In this case, the drawer of the check was non-party Pershing. The fact that Axel was employed by Tripp and not by Pershing, however, was not an impediment to the court’s application of Section 3-405. Instead, the court reasoned that Axel was an agent of Pershing, the drawer of the checks, thus making the imposter rule applicable. The court held:
Pershing and Axel had a ‘well-established course of dealing’ lasting for at least five years, in which Axel supplied the payee information so that Pershing could simply draw the checks. [T]he action of supplying payee information on behalf of a brokerage firm to its clearinghouse is very much ‘normal business practice’ of an employee. Axel, as an agent of Pershing (the drawer), supplied the names of the payees, intending the latter to have no such interest, such that the imposter rule applies and the indorsements are legally effective.
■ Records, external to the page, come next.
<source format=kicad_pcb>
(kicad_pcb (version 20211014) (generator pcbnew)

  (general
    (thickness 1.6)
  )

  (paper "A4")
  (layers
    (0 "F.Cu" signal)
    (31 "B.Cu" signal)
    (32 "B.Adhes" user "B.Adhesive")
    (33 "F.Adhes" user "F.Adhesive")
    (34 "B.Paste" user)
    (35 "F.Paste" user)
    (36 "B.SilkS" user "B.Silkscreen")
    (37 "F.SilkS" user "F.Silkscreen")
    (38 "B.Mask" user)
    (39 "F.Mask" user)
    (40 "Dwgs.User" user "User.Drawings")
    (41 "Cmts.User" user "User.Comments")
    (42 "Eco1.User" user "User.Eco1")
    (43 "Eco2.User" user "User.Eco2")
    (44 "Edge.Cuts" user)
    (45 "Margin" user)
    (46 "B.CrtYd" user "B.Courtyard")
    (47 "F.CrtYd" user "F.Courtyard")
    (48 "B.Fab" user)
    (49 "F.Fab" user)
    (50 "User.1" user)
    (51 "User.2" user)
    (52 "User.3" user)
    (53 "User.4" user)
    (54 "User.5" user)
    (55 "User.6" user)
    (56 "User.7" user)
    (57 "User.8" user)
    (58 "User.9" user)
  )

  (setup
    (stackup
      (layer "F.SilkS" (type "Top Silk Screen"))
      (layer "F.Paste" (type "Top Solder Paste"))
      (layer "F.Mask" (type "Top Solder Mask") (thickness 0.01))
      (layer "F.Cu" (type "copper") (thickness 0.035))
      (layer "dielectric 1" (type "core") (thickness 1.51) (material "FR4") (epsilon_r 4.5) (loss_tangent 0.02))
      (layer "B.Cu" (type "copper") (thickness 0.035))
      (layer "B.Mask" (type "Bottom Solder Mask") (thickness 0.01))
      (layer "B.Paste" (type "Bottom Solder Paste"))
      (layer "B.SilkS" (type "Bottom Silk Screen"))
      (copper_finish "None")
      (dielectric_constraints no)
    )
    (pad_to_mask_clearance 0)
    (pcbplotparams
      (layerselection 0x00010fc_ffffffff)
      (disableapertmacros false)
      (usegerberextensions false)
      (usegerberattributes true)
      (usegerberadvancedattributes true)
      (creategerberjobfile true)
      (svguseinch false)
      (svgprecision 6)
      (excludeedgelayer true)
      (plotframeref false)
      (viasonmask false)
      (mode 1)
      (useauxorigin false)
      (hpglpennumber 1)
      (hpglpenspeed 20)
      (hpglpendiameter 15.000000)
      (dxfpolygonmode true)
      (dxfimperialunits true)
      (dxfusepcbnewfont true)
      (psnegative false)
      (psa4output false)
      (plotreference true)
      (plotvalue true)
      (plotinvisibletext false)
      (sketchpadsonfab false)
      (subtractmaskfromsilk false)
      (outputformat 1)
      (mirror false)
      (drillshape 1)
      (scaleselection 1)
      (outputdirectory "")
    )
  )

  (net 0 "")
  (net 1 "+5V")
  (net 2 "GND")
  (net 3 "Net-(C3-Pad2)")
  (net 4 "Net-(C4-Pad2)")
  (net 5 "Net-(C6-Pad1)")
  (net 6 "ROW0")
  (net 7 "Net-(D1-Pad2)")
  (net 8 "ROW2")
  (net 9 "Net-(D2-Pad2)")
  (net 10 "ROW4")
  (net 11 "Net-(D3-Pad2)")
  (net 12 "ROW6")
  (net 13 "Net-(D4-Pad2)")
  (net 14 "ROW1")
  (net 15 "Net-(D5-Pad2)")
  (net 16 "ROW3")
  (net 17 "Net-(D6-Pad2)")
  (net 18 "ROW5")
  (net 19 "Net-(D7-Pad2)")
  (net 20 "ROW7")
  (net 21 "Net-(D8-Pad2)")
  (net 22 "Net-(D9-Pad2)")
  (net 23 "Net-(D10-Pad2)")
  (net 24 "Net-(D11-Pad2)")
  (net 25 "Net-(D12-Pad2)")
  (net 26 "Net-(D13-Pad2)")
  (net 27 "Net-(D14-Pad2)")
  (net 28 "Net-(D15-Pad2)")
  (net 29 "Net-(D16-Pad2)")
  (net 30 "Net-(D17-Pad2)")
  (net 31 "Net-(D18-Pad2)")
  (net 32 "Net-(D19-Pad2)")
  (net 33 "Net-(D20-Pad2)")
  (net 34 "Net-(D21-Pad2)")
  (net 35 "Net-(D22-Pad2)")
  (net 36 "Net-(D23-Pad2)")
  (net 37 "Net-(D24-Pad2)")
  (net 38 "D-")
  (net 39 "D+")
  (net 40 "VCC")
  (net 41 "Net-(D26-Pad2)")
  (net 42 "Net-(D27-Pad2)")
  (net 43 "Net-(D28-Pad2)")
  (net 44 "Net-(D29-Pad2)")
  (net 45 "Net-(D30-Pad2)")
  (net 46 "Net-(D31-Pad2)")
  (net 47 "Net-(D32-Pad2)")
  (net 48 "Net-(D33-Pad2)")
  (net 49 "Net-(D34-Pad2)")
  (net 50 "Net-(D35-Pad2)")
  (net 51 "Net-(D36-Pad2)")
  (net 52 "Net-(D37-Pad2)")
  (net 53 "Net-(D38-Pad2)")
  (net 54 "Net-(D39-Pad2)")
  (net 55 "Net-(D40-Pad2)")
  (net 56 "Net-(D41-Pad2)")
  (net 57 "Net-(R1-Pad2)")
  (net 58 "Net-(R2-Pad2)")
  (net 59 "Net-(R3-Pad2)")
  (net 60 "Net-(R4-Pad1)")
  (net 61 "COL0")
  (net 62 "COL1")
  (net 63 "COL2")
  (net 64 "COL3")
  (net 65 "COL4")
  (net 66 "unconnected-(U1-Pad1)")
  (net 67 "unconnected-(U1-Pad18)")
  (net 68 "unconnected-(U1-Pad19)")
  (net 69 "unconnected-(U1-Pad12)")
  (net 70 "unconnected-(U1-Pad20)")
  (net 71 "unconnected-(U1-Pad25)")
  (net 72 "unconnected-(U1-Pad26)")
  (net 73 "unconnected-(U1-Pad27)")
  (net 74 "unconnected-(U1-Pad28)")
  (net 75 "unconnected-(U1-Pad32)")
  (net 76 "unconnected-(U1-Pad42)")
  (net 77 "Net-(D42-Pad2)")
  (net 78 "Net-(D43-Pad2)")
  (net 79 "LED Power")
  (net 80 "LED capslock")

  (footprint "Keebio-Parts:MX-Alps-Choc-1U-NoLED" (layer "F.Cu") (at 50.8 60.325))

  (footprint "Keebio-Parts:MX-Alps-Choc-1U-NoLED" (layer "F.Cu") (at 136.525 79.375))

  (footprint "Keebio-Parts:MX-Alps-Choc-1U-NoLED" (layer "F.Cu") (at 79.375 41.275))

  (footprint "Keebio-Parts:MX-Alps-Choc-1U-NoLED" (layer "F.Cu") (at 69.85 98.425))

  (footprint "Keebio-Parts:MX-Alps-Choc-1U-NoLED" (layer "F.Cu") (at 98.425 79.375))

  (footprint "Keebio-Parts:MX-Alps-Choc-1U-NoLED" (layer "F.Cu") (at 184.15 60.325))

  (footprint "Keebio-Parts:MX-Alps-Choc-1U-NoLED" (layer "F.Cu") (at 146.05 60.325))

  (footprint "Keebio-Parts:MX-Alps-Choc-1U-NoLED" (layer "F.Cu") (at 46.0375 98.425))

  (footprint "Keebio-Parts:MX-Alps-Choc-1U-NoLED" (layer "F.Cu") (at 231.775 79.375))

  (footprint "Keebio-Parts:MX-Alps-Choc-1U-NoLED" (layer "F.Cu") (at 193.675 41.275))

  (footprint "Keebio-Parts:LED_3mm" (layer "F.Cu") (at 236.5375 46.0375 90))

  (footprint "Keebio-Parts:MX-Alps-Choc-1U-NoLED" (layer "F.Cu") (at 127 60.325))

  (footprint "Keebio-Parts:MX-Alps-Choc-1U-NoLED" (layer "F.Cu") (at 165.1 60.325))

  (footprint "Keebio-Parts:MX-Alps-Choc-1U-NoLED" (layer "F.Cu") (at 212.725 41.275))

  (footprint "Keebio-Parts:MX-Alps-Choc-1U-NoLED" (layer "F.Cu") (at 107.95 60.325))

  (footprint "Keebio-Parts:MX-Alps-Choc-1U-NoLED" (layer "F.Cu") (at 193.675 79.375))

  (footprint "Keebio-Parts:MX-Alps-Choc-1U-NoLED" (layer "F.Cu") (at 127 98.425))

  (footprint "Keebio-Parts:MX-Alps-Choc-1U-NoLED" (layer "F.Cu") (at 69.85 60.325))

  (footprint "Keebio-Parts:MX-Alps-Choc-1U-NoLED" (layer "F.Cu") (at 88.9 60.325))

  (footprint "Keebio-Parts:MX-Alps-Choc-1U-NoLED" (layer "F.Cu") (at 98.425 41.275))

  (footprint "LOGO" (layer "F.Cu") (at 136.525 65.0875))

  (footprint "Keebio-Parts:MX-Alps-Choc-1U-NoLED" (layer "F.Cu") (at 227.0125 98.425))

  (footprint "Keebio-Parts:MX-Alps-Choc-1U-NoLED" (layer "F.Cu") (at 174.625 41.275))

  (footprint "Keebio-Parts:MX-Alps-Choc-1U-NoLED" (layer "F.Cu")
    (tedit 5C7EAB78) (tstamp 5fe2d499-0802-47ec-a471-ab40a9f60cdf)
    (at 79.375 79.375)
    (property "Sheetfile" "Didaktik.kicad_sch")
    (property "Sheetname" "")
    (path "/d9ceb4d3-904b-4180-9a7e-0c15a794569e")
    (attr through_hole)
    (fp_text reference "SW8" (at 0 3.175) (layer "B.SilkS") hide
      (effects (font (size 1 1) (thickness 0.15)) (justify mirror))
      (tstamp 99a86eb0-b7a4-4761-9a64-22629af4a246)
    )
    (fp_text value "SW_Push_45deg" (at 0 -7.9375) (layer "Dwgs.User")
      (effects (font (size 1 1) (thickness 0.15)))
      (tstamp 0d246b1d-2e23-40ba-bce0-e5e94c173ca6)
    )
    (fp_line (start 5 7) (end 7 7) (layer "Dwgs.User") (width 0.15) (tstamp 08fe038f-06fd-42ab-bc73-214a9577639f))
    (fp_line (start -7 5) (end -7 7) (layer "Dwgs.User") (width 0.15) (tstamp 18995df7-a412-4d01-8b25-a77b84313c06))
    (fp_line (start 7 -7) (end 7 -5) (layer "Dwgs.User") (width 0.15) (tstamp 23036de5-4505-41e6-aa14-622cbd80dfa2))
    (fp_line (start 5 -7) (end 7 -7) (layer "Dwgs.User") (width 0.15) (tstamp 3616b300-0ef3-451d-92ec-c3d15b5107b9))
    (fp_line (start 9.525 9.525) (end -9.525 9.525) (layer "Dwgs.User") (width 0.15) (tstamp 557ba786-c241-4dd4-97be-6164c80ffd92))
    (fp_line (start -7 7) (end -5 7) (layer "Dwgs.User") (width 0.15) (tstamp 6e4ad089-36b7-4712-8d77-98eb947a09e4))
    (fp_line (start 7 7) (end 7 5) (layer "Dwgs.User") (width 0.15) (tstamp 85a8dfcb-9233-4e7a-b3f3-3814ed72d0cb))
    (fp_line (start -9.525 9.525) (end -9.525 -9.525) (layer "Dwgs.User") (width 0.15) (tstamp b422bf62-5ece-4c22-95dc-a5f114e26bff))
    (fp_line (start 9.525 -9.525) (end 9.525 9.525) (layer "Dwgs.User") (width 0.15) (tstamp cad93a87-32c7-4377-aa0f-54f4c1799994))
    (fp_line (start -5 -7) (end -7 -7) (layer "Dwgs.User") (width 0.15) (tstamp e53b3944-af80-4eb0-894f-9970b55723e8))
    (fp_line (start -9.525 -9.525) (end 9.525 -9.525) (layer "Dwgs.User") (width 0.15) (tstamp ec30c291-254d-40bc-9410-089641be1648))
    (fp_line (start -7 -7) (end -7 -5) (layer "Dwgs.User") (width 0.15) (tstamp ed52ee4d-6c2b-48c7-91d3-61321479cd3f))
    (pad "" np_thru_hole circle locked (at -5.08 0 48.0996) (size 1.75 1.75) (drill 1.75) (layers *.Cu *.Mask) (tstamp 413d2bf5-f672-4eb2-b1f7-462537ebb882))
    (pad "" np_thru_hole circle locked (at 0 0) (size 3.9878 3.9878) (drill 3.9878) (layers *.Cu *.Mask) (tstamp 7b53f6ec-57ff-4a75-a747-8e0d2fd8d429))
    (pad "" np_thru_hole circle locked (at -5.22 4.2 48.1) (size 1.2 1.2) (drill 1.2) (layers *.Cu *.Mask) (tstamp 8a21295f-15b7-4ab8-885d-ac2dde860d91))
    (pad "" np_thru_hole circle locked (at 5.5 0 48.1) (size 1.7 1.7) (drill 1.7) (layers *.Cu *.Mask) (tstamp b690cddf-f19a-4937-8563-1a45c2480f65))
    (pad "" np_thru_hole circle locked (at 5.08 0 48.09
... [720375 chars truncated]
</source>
Although the court’s application of the imposter rule focused on the relationship between Axel and Pershing and the well-established course of dealing among the parties, the court did not lose sight of the fact the fraud was covered by an insurance policy. The court held: “The facts here make application of the rule reasonable. Tripp was in a position to prevent the fraud in its hiring and monitoring of Axel and actually collected on an insurance policy that covered Axel’s fraudulent conduct—an insurance policy that is properly a business expense of Tripp’s rather than of the holder or drawee.”
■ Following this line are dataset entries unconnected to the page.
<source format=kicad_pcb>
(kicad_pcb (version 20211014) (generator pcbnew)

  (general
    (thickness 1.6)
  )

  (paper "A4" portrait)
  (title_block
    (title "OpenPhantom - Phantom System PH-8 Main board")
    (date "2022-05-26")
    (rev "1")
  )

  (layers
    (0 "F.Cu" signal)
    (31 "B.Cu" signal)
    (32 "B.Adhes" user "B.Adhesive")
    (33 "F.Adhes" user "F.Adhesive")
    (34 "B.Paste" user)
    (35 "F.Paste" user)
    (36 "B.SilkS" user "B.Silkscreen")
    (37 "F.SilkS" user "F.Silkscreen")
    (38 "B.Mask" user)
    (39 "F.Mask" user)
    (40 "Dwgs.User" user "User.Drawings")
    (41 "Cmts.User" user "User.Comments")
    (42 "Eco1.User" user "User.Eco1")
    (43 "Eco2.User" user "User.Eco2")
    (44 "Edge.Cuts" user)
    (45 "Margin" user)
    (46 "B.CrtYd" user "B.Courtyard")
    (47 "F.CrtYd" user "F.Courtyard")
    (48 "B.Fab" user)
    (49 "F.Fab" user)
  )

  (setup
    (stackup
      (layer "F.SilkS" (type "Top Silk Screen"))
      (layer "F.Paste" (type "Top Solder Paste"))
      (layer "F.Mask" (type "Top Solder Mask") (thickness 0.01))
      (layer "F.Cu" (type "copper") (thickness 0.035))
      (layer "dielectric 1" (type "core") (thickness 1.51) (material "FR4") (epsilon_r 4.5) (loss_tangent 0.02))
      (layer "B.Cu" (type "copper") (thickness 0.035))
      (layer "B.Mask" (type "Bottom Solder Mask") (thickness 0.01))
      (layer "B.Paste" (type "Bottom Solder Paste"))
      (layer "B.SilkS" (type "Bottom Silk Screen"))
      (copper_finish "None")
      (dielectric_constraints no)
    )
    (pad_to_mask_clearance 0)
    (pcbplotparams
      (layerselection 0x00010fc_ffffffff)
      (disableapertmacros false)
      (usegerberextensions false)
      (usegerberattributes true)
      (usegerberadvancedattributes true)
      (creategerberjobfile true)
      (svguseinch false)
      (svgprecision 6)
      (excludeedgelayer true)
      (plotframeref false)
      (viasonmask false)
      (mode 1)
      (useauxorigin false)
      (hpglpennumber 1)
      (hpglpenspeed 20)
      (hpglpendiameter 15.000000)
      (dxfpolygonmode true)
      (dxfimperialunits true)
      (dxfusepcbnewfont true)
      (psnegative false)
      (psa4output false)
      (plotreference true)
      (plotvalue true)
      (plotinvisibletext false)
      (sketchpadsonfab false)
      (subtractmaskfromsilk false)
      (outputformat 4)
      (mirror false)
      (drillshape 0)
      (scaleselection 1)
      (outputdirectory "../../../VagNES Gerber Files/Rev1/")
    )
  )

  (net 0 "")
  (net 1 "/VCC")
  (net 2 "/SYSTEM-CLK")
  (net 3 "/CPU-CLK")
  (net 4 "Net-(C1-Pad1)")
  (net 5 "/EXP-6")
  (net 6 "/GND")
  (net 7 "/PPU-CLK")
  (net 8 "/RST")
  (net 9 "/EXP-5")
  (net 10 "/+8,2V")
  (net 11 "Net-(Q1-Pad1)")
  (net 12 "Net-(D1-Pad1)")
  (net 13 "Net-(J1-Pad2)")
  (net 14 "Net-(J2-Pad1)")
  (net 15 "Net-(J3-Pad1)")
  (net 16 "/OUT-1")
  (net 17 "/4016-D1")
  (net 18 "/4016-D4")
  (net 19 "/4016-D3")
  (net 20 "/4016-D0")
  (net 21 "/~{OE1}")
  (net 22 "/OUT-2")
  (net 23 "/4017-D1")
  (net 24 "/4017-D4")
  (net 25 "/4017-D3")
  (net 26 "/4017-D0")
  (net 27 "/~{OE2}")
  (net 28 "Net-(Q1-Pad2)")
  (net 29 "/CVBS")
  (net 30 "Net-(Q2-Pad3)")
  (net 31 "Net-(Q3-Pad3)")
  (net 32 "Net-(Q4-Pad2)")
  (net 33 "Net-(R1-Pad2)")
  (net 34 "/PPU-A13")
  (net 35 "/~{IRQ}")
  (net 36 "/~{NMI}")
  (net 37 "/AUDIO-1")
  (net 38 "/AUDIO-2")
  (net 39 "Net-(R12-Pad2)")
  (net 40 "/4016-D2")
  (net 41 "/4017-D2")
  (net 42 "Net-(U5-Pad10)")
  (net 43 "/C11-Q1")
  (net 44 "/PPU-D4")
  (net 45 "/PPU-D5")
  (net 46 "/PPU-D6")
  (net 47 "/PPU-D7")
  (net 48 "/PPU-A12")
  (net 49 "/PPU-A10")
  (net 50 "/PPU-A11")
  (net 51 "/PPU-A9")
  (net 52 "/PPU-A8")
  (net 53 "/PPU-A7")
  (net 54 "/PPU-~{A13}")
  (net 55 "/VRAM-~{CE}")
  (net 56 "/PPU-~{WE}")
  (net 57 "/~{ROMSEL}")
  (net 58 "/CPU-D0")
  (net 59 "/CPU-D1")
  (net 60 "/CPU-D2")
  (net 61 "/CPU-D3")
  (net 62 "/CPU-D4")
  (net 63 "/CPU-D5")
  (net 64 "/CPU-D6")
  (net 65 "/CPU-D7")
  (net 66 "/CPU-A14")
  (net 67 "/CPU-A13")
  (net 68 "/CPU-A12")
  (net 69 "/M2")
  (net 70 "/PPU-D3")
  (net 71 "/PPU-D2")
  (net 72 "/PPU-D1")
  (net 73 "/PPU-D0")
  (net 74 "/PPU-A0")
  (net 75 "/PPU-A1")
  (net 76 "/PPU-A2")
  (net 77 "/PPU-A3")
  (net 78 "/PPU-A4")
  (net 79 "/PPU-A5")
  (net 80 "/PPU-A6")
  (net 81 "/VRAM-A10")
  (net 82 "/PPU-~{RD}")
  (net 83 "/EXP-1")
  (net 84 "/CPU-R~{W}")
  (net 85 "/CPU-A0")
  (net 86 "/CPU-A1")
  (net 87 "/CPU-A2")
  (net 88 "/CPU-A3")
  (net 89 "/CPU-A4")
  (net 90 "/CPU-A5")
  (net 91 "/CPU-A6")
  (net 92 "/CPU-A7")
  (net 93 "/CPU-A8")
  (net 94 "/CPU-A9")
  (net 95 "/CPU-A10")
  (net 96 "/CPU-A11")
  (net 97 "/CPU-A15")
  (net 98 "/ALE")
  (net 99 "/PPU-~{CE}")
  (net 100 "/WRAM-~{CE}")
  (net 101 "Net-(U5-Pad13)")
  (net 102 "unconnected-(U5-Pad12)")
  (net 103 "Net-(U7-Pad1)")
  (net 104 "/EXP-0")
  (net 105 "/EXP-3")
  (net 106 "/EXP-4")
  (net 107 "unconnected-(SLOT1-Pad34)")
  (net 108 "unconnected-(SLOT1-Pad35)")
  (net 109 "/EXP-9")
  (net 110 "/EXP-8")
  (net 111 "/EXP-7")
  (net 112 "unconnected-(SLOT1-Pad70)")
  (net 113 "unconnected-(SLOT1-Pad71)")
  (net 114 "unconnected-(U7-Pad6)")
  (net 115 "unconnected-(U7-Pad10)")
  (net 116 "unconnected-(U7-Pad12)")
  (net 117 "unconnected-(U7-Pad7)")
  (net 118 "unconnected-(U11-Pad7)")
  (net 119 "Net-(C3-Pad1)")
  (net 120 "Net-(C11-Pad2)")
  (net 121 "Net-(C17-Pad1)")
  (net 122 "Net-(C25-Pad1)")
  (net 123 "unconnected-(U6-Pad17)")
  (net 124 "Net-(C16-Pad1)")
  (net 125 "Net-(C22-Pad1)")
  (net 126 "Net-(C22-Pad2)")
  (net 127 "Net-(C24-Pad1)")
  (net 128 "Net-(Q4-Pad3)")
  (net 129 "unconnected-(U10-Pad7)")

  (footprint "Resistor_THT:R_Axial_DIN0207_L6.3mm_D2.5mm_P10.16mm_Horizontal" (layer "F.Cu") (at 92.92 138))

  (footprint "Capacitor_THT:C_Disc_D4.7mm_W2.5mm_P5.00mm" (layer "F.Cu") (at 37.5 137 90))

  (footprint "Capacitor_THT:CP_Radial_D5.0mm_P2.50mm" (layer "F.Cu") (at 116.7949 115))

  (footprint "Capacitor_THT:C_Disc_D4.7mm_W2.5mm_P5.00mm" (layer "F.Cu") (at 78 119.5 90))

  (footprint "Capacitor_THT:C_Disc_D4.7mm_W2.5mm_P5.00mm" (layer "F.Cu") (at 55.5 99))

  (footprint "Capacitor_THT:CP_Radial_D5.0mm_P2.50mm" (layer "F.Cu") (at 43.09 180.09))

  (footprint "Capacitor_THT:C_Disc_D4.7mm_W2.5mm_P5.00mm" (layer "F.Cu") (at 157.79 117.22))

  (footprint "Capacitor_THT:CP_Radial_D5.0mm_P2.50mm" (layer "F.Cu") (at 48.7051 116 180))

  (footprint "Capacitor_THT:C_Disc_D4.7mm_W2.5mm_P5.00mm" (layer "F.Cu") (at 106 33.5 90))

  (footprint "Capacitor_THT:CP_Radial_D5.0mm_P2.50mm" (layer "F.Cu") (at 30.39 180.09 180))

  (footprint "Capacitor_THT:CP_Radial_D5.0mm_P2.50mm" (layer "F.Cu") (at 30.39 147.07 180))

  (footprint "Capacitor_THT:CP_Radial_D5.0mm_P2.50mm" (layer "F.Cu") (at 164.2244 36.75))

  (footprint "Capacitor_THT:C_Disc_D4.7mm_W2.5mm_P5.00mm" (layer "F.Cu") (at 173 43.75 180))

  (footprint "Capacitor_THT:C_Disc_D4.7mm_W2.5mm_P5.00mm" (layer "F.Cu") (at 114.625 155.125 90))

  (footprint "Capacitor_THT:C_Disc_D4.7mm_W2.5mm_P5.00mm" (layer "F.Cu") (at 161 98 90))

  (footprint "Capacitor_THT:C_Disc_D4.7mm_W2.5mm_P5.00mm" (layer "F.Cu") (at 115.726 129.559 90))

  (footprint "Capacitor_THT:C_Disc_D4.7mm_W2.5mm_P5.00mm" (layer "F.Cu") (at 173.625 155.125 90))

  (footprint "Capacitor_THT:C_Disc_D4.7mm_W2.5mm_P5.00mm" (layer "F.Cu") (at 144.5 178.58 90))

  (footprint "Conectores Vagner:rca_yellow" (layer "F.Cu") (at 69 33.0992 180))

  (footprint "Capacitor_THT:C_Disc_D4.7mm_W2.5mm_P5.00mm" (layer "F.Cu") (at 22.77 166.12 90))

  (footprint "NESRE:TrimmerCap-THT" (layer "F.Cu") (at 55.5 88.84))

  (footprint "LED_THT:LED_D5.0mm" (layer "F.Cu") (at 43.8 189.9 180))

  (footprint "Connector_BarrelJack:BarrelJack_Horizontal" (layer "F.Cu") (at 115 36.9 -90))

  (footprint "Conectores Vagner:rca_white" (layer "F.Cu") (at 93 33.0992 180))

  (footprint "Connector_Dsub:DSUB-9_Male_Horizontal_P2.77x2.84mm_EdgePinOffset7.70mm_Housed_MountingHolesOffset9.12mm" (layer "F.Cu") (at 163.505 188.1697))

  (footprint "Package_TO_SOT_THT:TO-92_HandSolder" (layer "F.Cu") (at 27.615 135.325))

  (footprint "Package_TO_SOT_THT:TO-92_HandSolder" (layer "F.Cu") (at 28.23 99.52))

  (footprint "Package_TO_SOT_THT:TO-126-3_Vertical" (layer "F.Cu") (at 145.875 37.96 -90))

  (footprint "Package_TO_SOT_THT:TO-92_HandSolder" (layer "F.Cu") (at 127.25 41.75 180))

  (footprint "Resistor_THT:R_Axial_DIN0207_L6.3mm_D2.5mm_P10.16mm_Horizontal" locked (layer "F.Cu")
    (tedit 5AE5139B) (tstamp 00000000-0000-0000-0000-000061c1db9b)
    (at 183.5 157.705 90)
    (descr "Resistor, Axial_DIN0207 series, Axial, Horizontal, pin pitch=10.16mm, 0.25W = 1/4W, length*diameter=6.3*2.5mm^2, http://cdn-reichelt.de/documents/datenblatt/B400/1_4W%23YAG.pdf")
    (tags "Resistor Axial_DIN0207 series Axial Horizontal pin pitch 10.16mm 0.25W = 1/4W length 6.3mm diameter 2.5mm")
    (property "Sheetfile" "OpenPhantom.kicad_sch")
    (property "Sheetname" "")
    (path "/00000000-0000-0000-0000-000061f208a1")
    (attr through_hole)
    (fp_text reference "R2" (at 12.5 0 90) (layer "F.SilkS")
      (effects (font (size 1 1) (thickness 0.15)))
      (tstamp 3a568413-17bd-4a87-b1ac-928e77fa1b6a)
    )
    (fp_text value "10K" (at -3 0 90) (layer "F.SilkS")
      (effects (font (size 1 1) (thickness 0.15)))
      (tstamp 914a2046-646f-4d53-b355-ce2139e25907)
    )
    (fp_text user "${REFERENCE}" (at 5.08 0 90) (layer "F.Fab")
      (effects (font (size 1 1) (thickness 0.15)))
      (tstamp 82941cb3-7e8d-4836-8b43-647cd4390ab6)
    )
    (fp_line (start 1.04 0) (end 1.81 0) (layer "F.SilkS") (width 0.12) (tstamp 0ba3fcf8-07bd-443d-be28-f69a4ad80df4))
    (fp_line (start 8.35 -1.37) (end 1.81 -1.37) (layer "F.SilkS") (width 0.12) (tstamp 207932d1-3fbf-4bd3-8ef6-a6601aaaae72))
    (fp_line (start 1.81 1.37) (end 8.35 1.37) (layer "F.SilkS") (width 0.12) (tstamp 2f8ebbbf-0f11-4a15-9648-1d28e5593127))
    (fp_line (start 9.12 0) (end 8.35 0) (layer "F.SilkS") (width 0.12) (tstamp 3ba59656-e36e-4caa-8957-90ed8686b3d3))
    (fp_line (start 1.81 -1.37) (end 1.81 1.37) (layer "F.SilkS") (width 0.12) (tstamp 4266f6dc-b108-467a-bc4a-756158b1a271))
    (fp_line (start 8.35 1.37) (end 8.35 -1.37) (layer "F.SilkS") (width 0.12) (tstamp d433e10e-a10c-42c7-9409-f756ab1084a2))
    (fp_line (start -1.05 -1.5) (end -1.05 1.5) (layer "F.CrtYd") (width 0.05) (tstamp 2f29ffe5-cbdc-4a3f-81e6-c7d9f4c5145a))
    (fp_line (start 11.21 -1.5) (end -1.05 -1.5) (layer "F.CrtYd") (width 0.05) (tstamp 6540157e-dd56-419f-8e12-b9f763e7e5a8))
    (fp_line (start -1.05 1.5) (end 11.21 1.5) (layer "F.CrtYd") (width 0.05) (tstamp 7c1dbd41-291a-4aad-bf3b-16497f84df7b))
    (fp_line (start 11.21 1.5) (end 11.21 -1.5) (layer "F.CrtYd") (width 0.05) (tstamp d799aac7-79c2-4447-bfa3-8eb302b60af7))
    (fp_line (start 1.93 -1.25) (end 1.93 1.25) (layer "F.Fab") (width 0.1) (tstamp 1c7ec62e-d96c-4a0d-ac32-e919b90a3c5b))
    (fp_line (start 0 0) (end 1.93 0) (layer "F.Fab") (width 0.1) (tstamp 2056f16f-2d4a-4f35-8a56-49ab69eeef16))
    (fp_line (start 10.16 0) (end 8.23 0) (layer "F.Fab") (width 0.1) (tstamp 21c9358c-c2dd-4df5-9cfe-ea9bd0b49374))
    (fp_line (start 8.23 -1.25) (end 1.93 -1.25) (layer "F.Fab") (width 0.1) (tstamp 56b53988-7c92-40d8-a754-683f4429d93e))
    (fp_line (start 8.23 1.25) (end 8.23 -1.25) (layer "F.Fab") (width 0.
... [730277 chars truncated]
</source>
No Duty of Care Owed by Banks
Characterized as a “banker’s provision,” the imposter rule not only shifts the risk of loss from the depositor or drawee bank to the drawer (or employer), but the rule will render fraudulent indorsements legally effective even if the depositor or drawee bank acted in a commercially unreasonable manner. Put simply, “Section 3-405 imposes no duty of care.” As such, according to the court, Tripp’s suggestion that “the quantity and double-indorsed nature of the checks, frequency of deposits, and amount and duration of the fraud” should have caused the defendants to investigate, was insufficient as a matter of law. Indeed, the court noted that while the imposter rule does not protect banks from claims of commercial bad faith, i.e. knowing participation in a fraudulent scheme, “‘wary vigilance’ [or] even ‘suspicious circumstances which might well have induced a prudent banker to investigate,’ would be insufficient to state a cause of action against a depositary bank.”
Common Law Claims Pre-Empted by UCC Claims
The court dismissed Tripp’s common law claims for negligence and gross negligence because of the existence of applicable provisions of the UCC, noting that
“[a] plaintiff may not ‘sidestep’ the UCC by merely attempting to restate a failed UCC claim as a common law cause of action.” The sole exception to that rule, as explained by the court, applies when a bank neglects a restrictive indorsement provision, for example, an indorsement “for deposit only.” Finding that defendants Citibank and BNY “deposited and withdrew the checks in full compliance with the drawer’s instructions,” that narrow restrictive indorsement exception did not apply.